Supplied material:
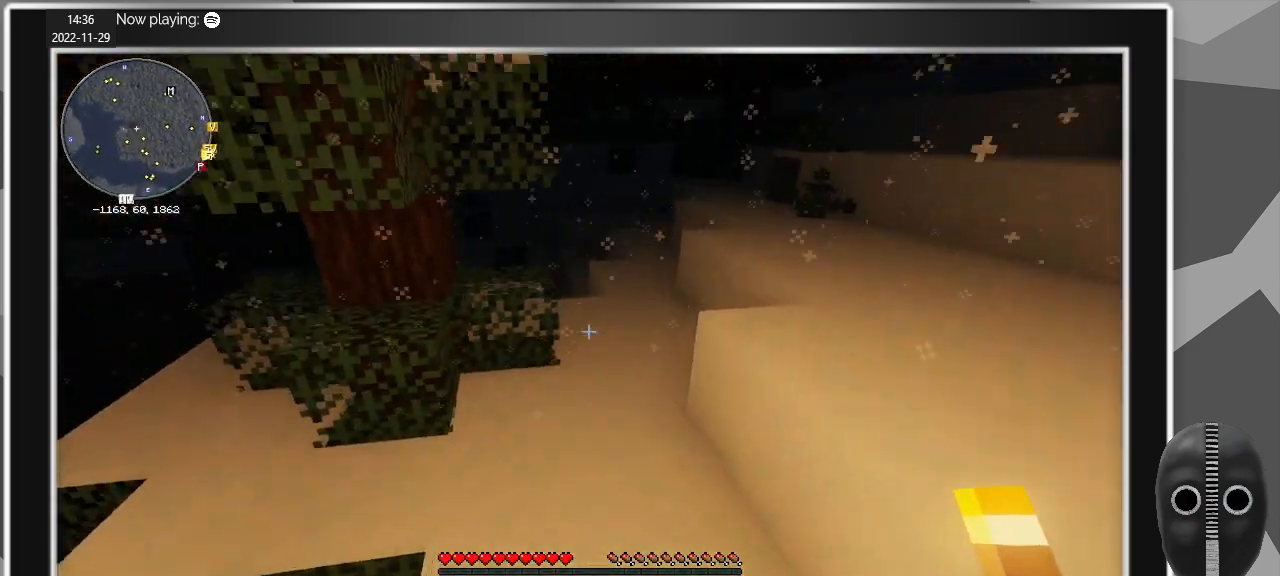
{"keys": ["d", "w"], "mouse": [], "events": [[50, "space", "up"]]}
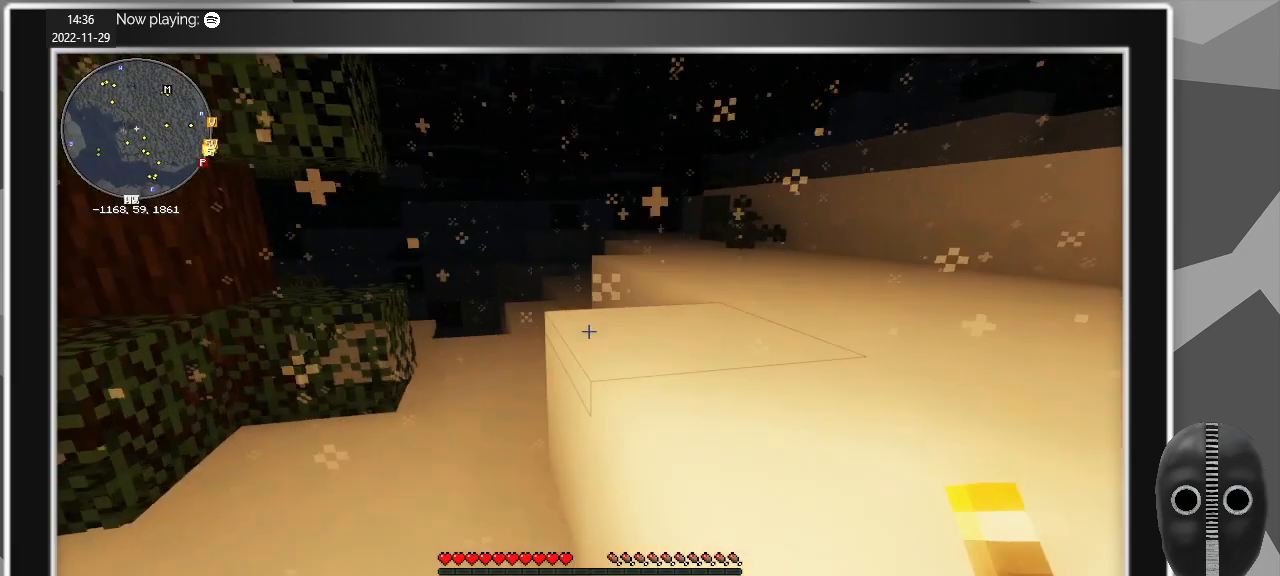
{"keys": ["d", "w"], "mouse": [], "events": [[33, "d", "up"], [117, "space", "down"], [267, "space", "up"], [350, "d", "down"]]}
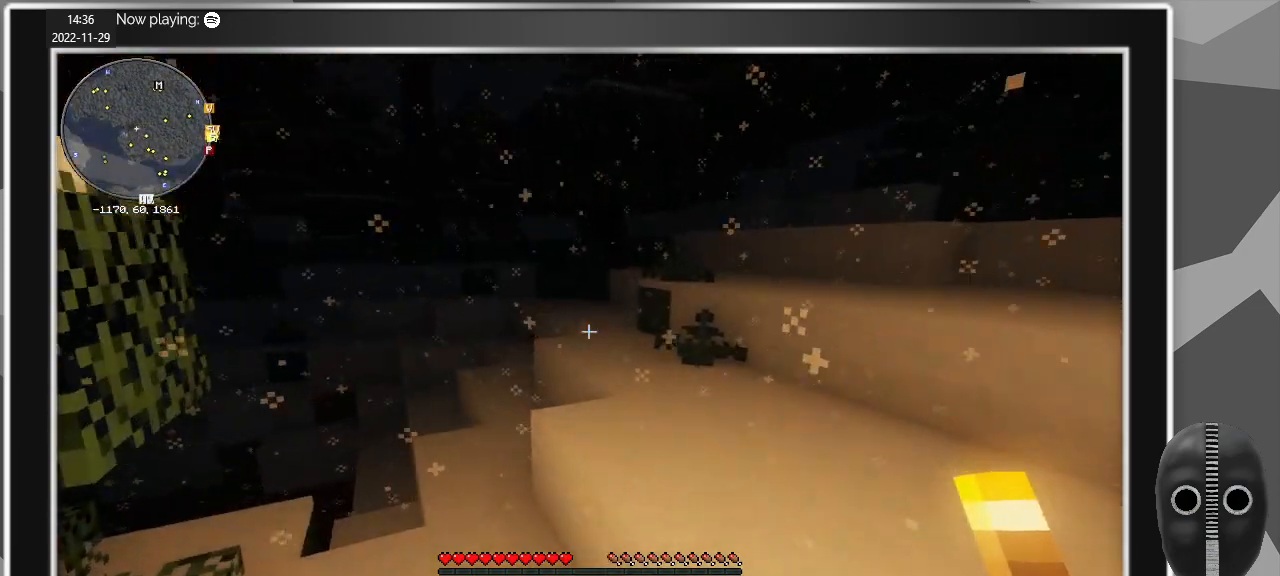
{"keys": ["w"], "mouse": [], "events": [[233, "d", "up"]]}
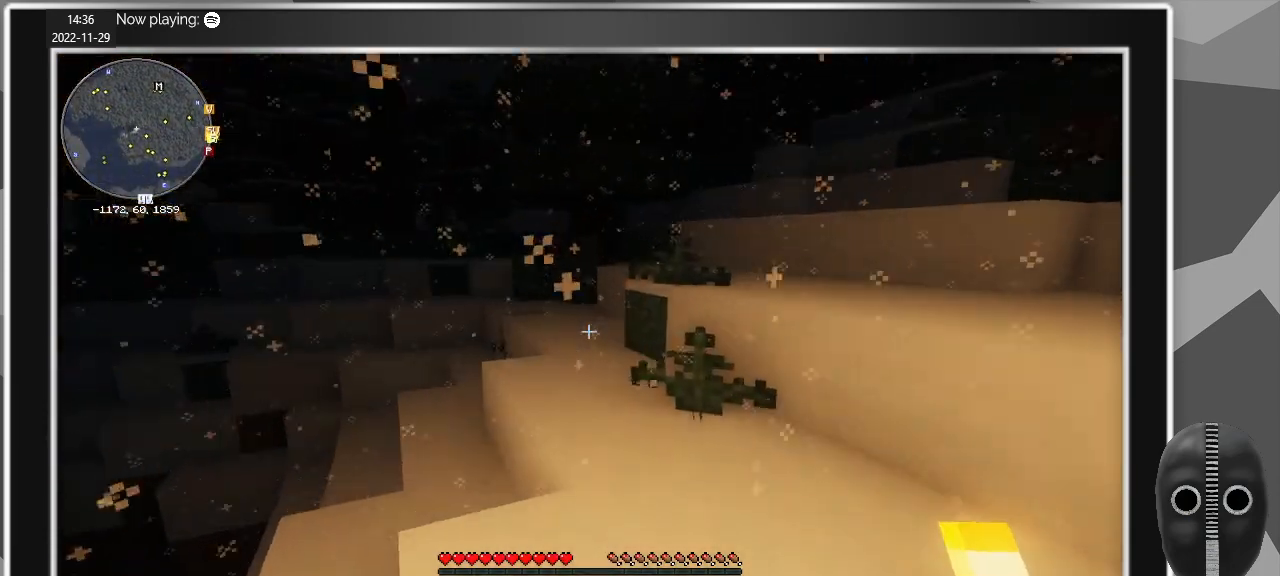
{"keys": ["d", "w"], "mouse": [], "events": [[100, "d", "down"]]}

Action item:
Read each line of the material, and wherever the word "space" turns up, copy that line.

Solution:
{"keys": ["d", "w"], "mouse": [], "events": [[50, "space", "up"]]}
{"keys": ["d", "w"], "mouse": [], "events": [[33, "d", "up"], [117, "space", "down"], [267, "space", "up"], [350, "d", "down"]]}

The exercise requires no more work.